Thank you for the report and for trying Magic-BLAST. query1 is rejected by Magic-BLAST's low complexity filter. This filter should not be applied to very short sequences. We will correct this problem in the next release. Unfortunately there is no command line option to turn this filter off.

y9c commented 3 years ago

Hi, @boratyng. Thank you very for your help. I would to know when the next version of magic blast will release? Can you sent me the nightly version for testing before hand?

BTW, most of the reads shorter than 20bp also can not be mapped into the reference. Hope the fix can also solve this problem.

boratyng commented 3 years ago

@yech1990, the next release is not scheduled yet. At this point I can only tell you that it will not be before October 2021. We can send you a test binary before the release.

y9c commented 3 years ago

Thank you very much @boratyng!

It take much longer time than I expected. I wonder why magicblast won't put the source code on Github, thus the fix can be distributed to the users in time?

boratyng commented 3 years ago

I apologize for the late reply. Magic-BLAST is a part of NCBI C++ toolkit, a very large code base that may be too large to migrate to git and GitHub.

y9c commented 2 years ago

Hi @boratyng, any update on this?

boratyng commented 2 years ago

Hi @yech1990, unfortunately no update yet.

y9c commented 2 years ago

Hi @boratyng , still not update, correct?

boratyng commented 2 years ago

Hi @yech1990, still no update on the release. Sorry. But I have another solution for you. Please, try adding -validate_seqs F option to your magicblast run. Then magicblast will filter out only extremely low complexity sequences, like polyA tails with a mismatch. This may work for you. I apologize for not suggesting this earlier.

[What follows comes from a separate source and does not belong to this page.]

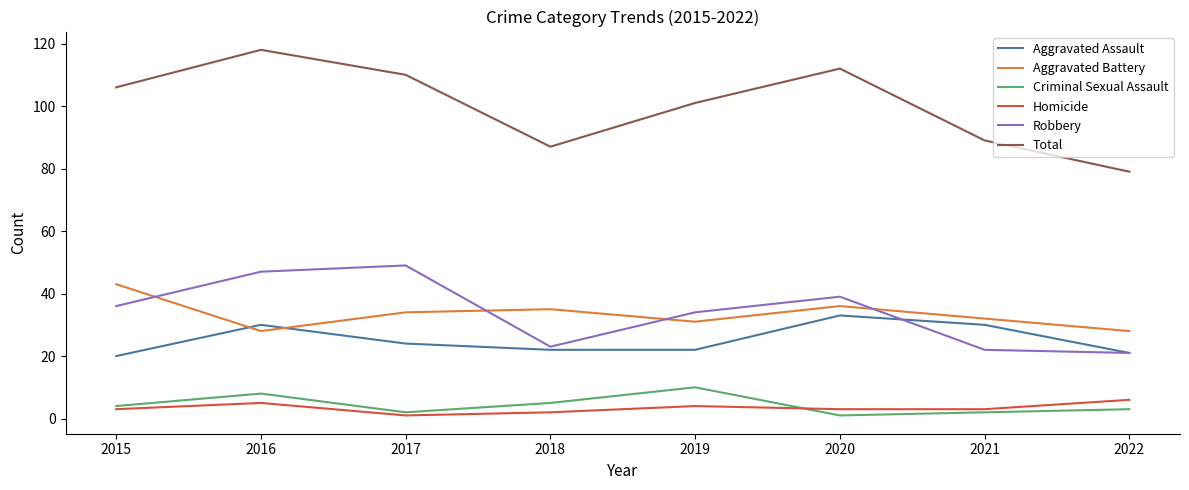

What is the total value across all series at 2016?

236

boratyng commented 1 year ago

Hi @y9c, is -validate_seqs F option working for you? I tired improving low complexity filtering, but it would case problems in other use cases. It looks like this option should fix your problem. Please, let me know if you are still running into problems. Thanks.

y9c commented 1 year ago

Thank you for the fix. I'll test it with new data.

y9c commented 1 year ago

Yes. validate_seqs F can save more reads. Thank you.

boratyng commented 1 year ago

Thanks you for your response. I am closing this issue. Please, reopen if you still have problems.